- [The problem] In the listing below, count the lines with "можно" and report only the figure.

__________________________________________________

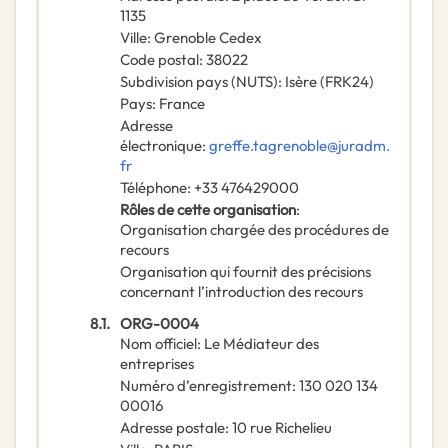
1135
Ville
:
Grenoble Cedex
Code postal
:
38022
Subdivision pays (NUTS)
:
Isère
(
FRK24
)
Pays
:
France
Adresse
électronique
:
greffe.tagrenoble@juradm.
fr
Téléphone
:
+33 476429000
Rôles de cette organisation
:
Organisation chargée des procédures de
recours
Organisation qui fournit des précisions
concernant l’introduction des recours
8.1.
ORG-0004
Nom officiel
:
Le Médiateur des
entreprises
Numéro d’enregistrement
:
130 020 134
00016
Adresse postale
:
10 rue Richelieu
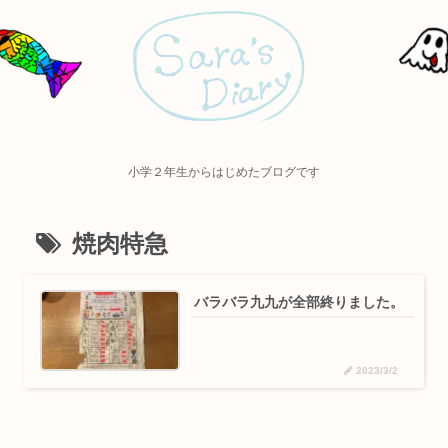
小学２年生からはじめたブログです
焼肉特急
バラバラ九九が全部終りました。
2023/3/2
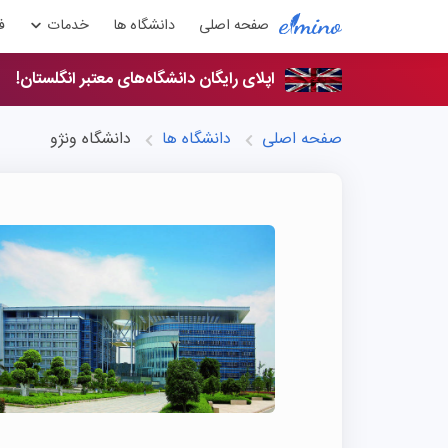
صفحه اصلی
دانشگاه ها
خدمات
ف
اپلای رایگان دانشگاه‌های معتبر انگلستان!
صفحه اصلی
دانشگاه ها
دانشگاه ونژو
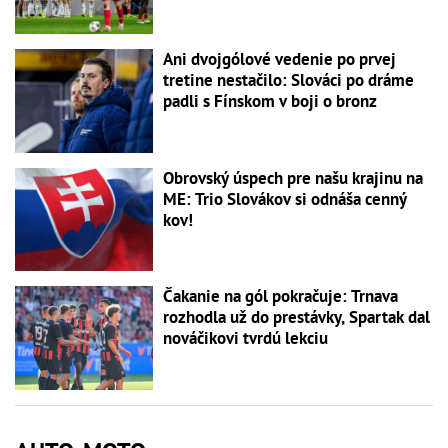
Ani dvojgólové vedenie po prvej
tretine nestačilo: Slováci po dráme
padli s Fínskom v boji o bronz
Obrovský úspech pre našu krajinu na
ME: Trio Slovákov si odnáša cenný
kov!
Čakanie na gól pokračuje: Trnava
rozhodla už do prestávky, Spartak dal
nováčikovi tvrdú lekciu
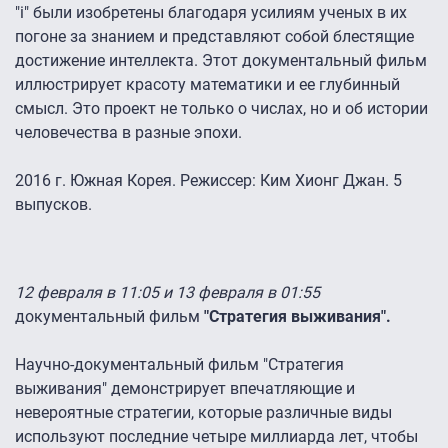
"i" были изобретены благодаря усилиям ученых в их
погоне за знанием и представляют собой блестящие
достижение интеллекта. Этот документальный фильм
иллюстрирует красоту математики и ее глубинный
смысл. Это проект не только о числах, но и об истории
человечества в разные эпохи.
2016 г. Южная Корея. Режиссер: Ким Хионг Джан. 5
выпусков.
12 февраля в 11:05 и 13 февраля в 01:55
документальный фильм
"Стратегия выживания".
Научно-документальный фильм "Стратегия
выживания" демонстрирует впечатляющие и
невероятные стратегии, которые различные виды
используют последние четыре миллиарда лет, чтобы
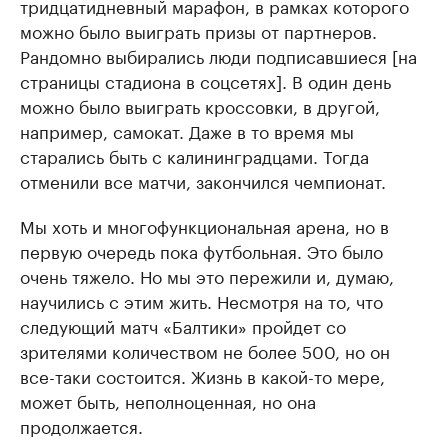
тридцатидневный марафон, в рамках которого
можно было выиграть призы от партнеров.
Рандомно выбирались люди подписавшиеся [на
страницы стадиона в соцсетях]. В один день
можно было выиграть кроссовки, в другой,
например, самокат. Даже в то время мы
старались быть с калининградцами. Тогда
отменили все матчи, закончился чемпионат.
Мы хоть и многофункциональная арена, но в
первую очередь пока футбольная. Это было
очень тяжело. Но мы это пережили и, думаю,
научились с этим жить. Несмотря на то, что
следующий матч «Балтики» пройдет со
зрителями количеством не более 500, но он
все-таки состоится. Жизнь в какой-то мере,
может быть, неполноценная, но она
продолжается.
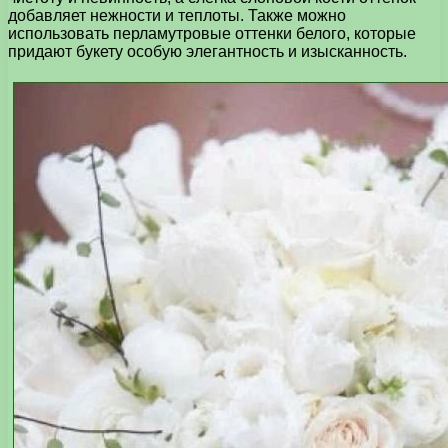
добавляет нежности и теплоты. Также можно
использовать перламутровые оттенки белого, которые
придают букету особую элегантность и изысканность.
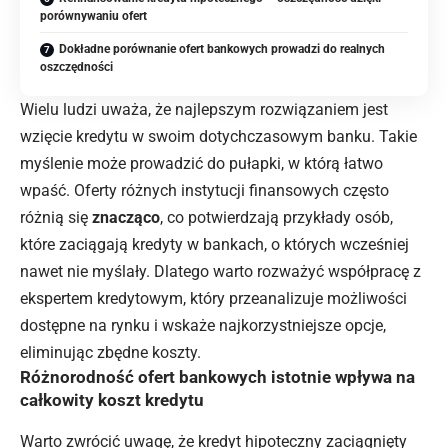
porównywaniu ofert
Dokładne porównanie ofert bankowych prowadzi do realnych
oszczędności
Wielu ludzi uważa, że najlepszym rozwiązaniem jest
wzięcie kredytu w swoim dotychczasowym banku. Takie
myślenie może prowadzić do pułapki, w którą łatwo
wpaść. Oferty różnych instytucji finansowych często
różnią się
znacząco
, co potwierdzają przykłady osób,
które zaciągają kredyty w bankach, o których wcześniej
nawet nie myślały. Dlatego warto rozważyć współpracę z
ekspertem kredytowym, który przeanalizuje możliwości
dostępne na rynku i wskaże najkorzystniejsze opcje,
eliminując zbędne koszty.
Różnorodność ofert bankowych istotnie wpływa na
całkowity koszt kredytu
Warto zwrócić uwagę, że kredyt hipoteczny zaciągnięty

__________________________________________________

- [Problem solution] 3